Rewrite the lines for all of the data below, replacing "scientific name" with "binomial name" and keeping everything else the same. Leave the pictures out.

•••••

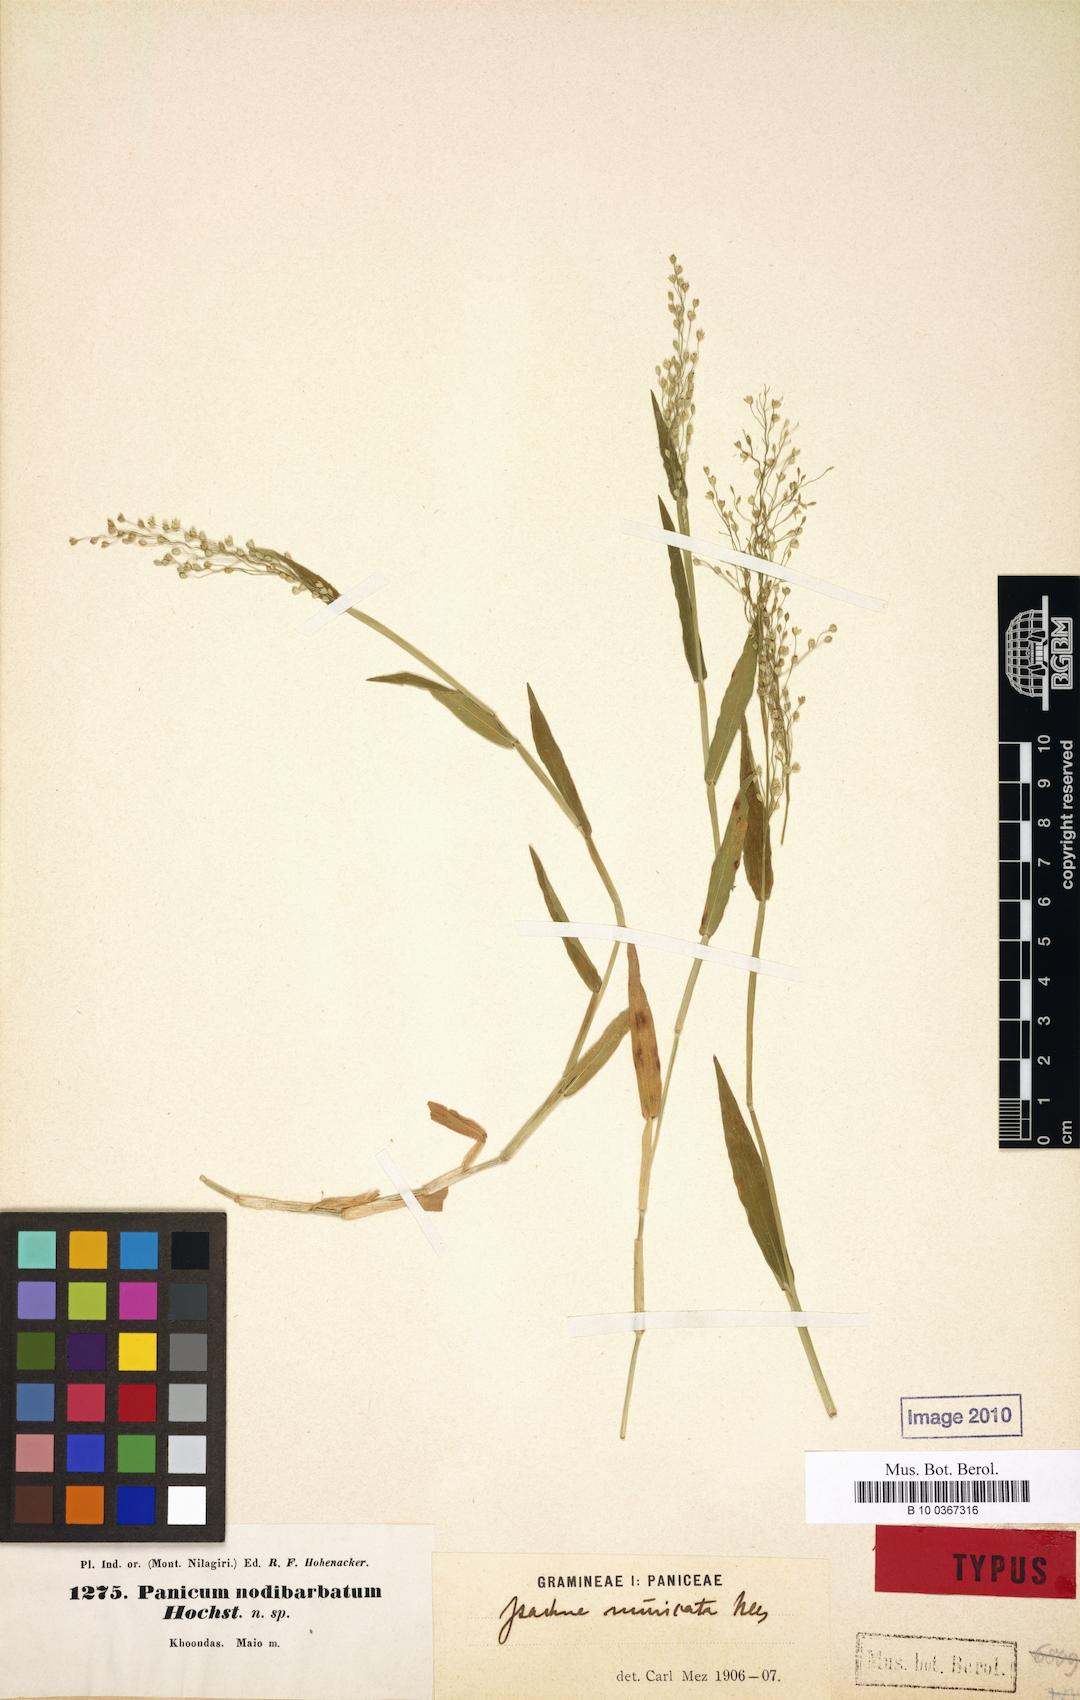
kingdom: Plantae
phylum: Tracheophyta
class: Liliopsida
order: Poales
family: Poaceae
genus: Isachne
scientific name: Isachne globosa
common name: Swamp millet
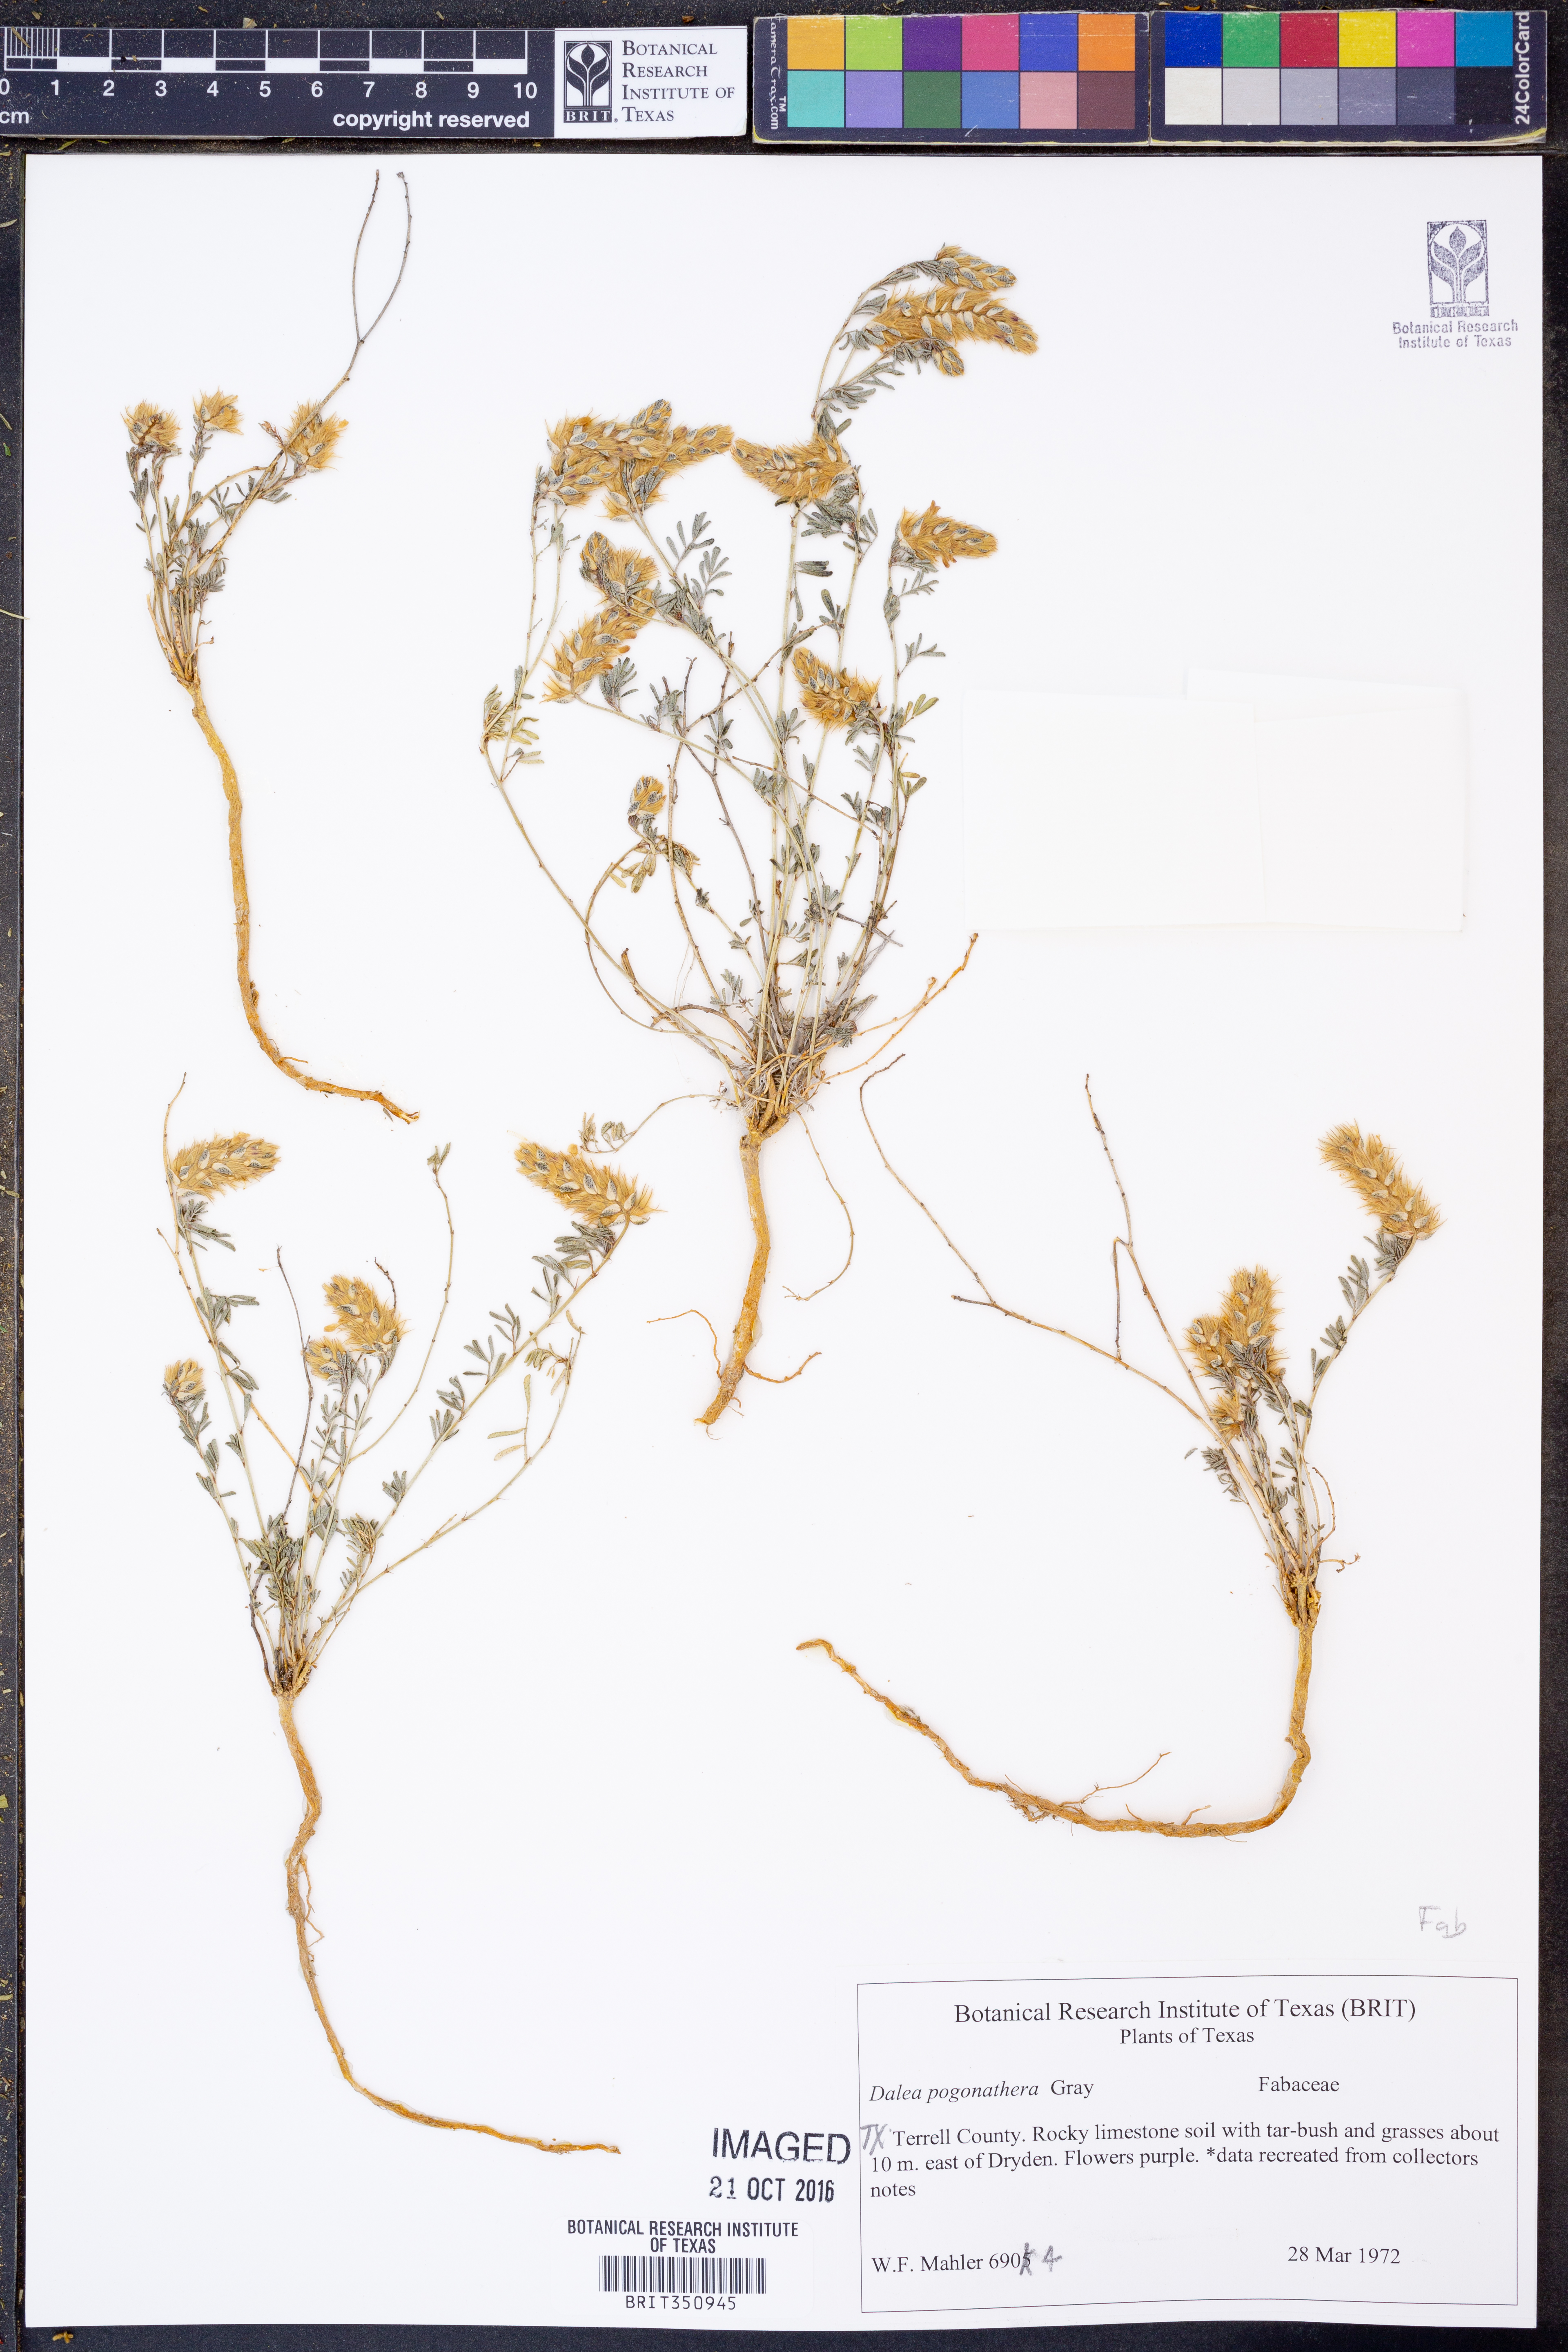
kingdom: Plantae
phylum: Tracheophyta
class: Magnoliopsida
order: Fabales
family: Fabaceae
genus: Dalea
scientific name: Dalea pogonathera
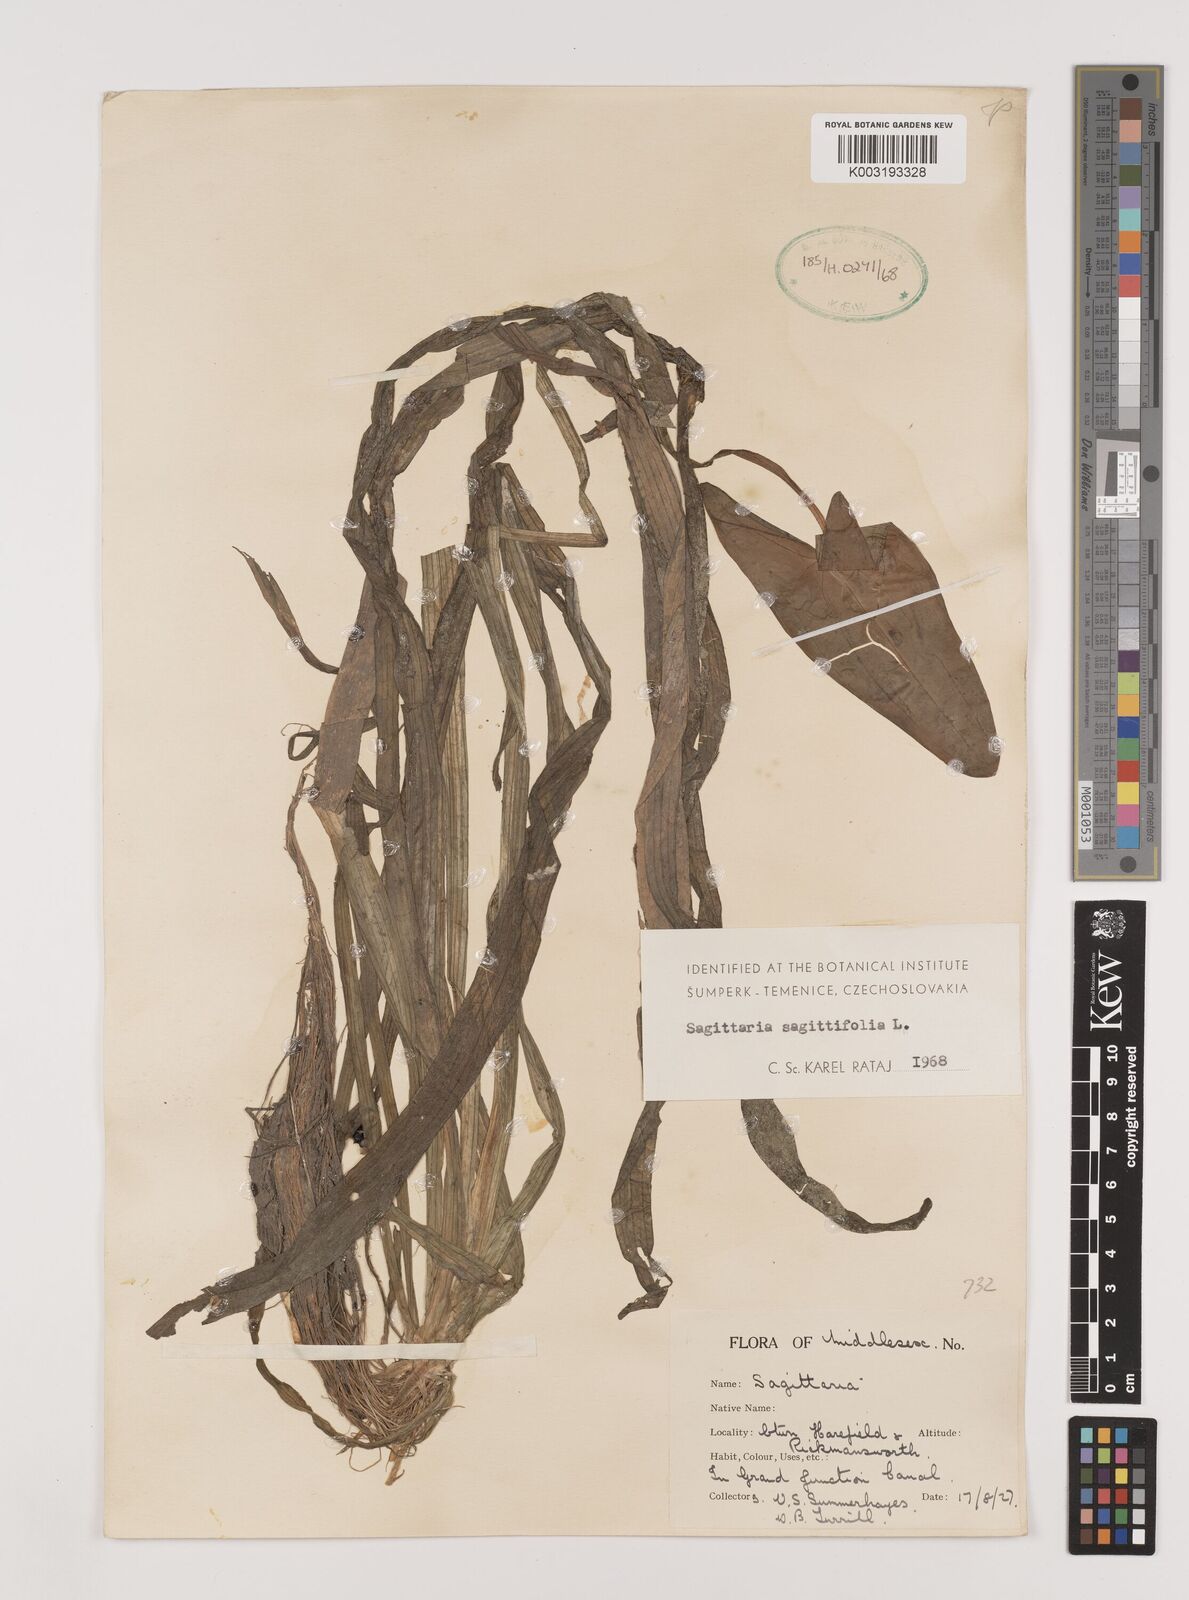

•••••

- [Output of the task]
kingdom: Plantae
phylum: Tracheophyta
class: Liliopsida
order: Poales
family: Poaceae
genus: Isachne
binomial name: Isachne globosa
common name: Swamp millet
kingdom: Plantae
phylum: Tracheophyta
class: Magnoliopsida
order: Fabales
family: Fabaceae
genus: Dalea
binomial name: Dalea pogonathera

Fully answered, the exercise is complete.